株のネット取引 急増は若者、中核は中高年 データで見える実態は
データを集め、それをもとに考える力をいかにつけるか、教育現場で関心が高まっています。ニュースをもとにデータの捉え方を学ぶ企画の9月のテーマは「比較」。今回は構成比と相対比を考えます。
Q 株投資を始める若者が最近増えている、というニュースを見たよ。データでみるとどんな状況なの。
A 図表1を見て。証券会社のネット取引を年代別に示した。棒グラフは年代別の口座数で、折れ線が2020年度の伸び率。例えば、20代以下は19年度末が194万口座で、20年度の1年間で282万口座に増えた。折れ線をみると左の若い世代ほど高い傾向だ。
Q 確かに、20代以下は44・9%増で最も高い。ネット取引といえば、若い人の存在感がやはり高いね。

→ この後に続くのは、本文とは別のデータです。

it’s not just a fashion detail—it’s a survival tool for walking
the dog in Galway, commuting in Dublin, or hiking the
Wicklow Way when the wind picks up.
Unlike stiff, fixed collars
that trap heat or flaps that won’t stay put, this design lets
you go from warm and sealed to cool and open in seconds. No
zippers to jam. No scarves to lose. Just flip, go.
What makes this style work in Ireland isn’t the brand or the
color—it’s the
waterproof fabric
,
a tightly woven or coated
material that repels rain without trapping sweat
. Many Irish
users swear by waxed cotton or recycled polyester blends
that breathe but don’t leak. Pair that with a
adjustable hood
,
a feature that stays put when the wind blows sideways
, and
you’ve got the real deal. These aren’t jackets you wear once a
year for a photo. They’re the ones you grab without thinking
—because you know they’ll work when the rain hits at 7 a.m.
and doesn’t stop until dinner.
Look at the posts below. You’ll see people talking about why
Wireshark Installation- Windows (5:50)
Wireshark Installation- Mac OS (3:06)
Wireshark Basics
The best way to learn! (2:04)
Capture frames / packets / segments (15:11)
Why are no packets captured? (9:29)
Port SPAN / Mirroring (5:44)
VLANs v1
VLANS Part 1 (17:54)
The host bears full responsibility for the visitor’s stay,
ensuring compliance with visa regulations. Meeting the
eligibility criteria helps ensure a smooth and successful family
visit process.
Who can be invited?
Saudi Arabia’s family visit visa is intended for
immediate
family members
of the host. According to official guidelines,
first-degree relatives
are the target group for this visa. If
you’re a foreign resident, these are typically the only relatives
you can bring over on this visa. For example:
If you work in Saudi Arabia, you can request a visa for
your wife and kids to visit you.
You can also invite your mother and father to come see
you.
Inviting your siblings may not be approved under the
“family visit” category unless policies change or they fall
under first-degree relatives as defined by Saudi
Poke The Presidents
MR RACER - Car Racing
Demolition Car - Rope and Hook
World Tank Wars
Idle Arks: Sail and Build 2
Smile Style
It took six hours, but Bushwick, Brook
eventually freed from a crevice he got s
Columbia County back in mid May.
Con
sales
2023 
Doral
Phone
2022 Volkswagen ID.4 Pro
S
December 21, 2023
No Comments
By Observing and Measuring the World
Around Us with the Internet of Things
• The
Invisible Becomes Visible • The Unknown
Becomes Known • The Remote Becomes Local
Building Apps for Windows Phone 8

A 若者の口座数の急増は事実だけれど、口座全体のなかの構成比からは違う姿も見える。図表2はグラフをつくる際に使った元データ。例えば、20代以下の構成比は20年度末で8・5%と最も少ない。40代と50代がともに20%超と多くを占める。投資にはある程度のお金が必要で、ネット取引はこれまで中高年中心に広がってきたともいえる。
Q 伸び率も構成比もパーセントで、ややこしいね。
A 図表2の構成比をヨコに合計すると、当然だけど100%になる(四捨五入の関係で誤差あり)。一方で、表の一番下にある伸び率は19年度末と20年度末の口座数を年代ごとにタテに比べて計算した。同一時点のヨコ比較の構成比、時系列でタテ比較する伸び率と、同じパーセントでも意味は大きく違うよ。
Q なぜ若者の口座が最近大きく増えたんだろう。